Agosto de 2016
Estás sentada en el banco, el
bolso apretado contra las costillas con las dos manos, las pupilas
desenfocadas, como si te hubiesen intentado robar. Pero no te han robado. Hace
frío, lo notas sobre todo en los pies, y si estuvieras en condiciones de
pensar, pensarías, por ejemplo, que cuántas horas quedan para el amanecer. Pero
no piensas, y lo único que sientes es. Nada. Que te escuece el raspón en la
parte blanda de la rodilla. Ha tomado un color rosa húmedo, y duele horrores
cada vez que el pellejo pivota y pela un poco más de carne. No tenías ninguna
herida cuando has salido de casa. Seguramente te has arañado con esa mezcla de
arenilla y porquería que había en el suelo.

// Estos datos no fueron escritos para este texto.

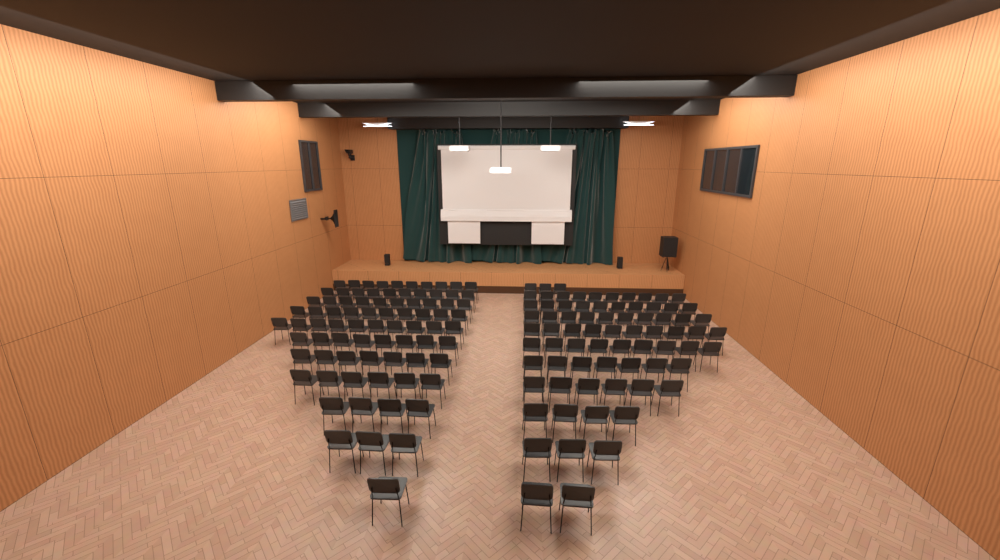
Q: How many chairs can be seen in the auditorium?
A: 153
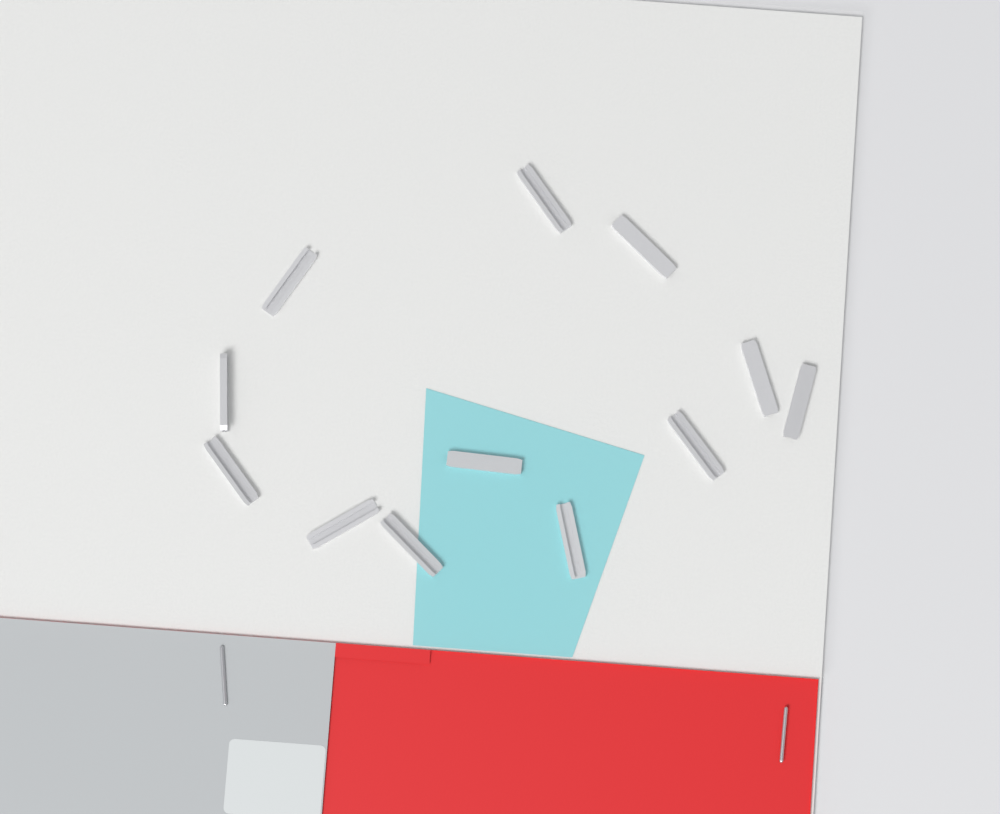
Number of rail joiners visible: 12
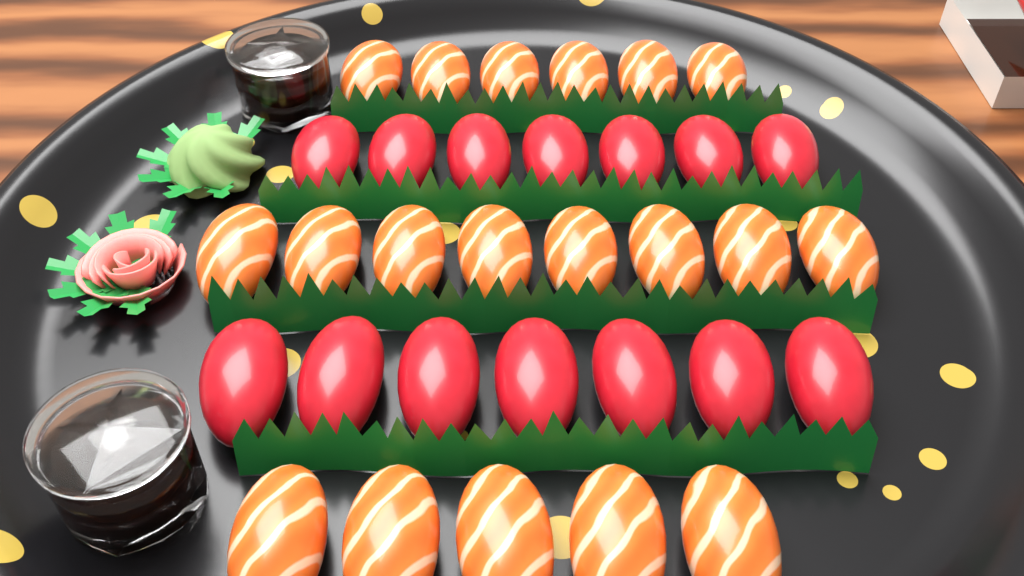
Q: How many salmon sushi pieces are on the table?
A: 19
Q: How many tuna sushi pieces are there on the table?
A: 14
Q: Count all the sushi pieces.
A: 33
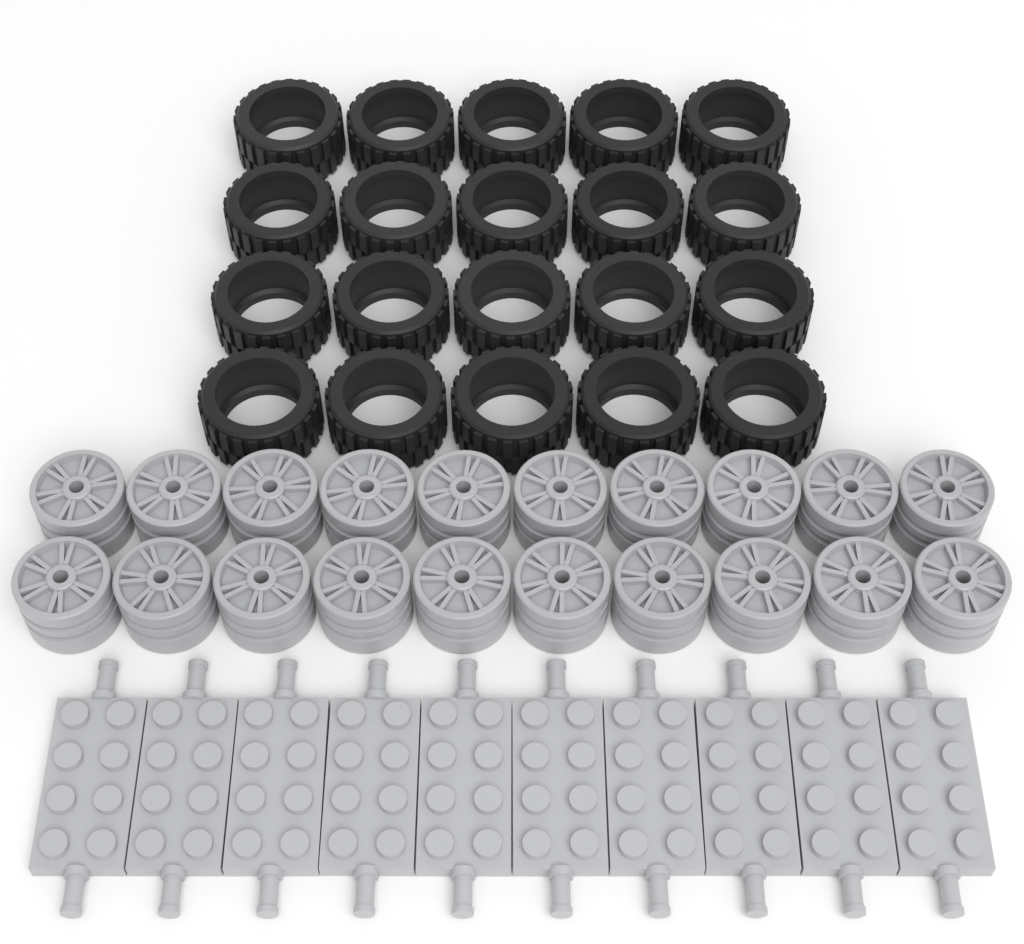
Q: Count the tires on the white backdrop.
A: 20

Al final de la calle, una farola
emite un zumbido discreto de electrodoméstico. Te sorbes los mocos. Llevas como
veinte minutos con la mirada perdida en una mancha de la sandalia. A ratos
cambia de forma, le crecen lóbulos, o se agranda. Pero no, en realidad no se
mueve, es solo una ilusión óptica, y en cuanto pestañeas reajusta de nuevo sus dimensiones
originales. Esa mancha, no la recuerdas tampoco.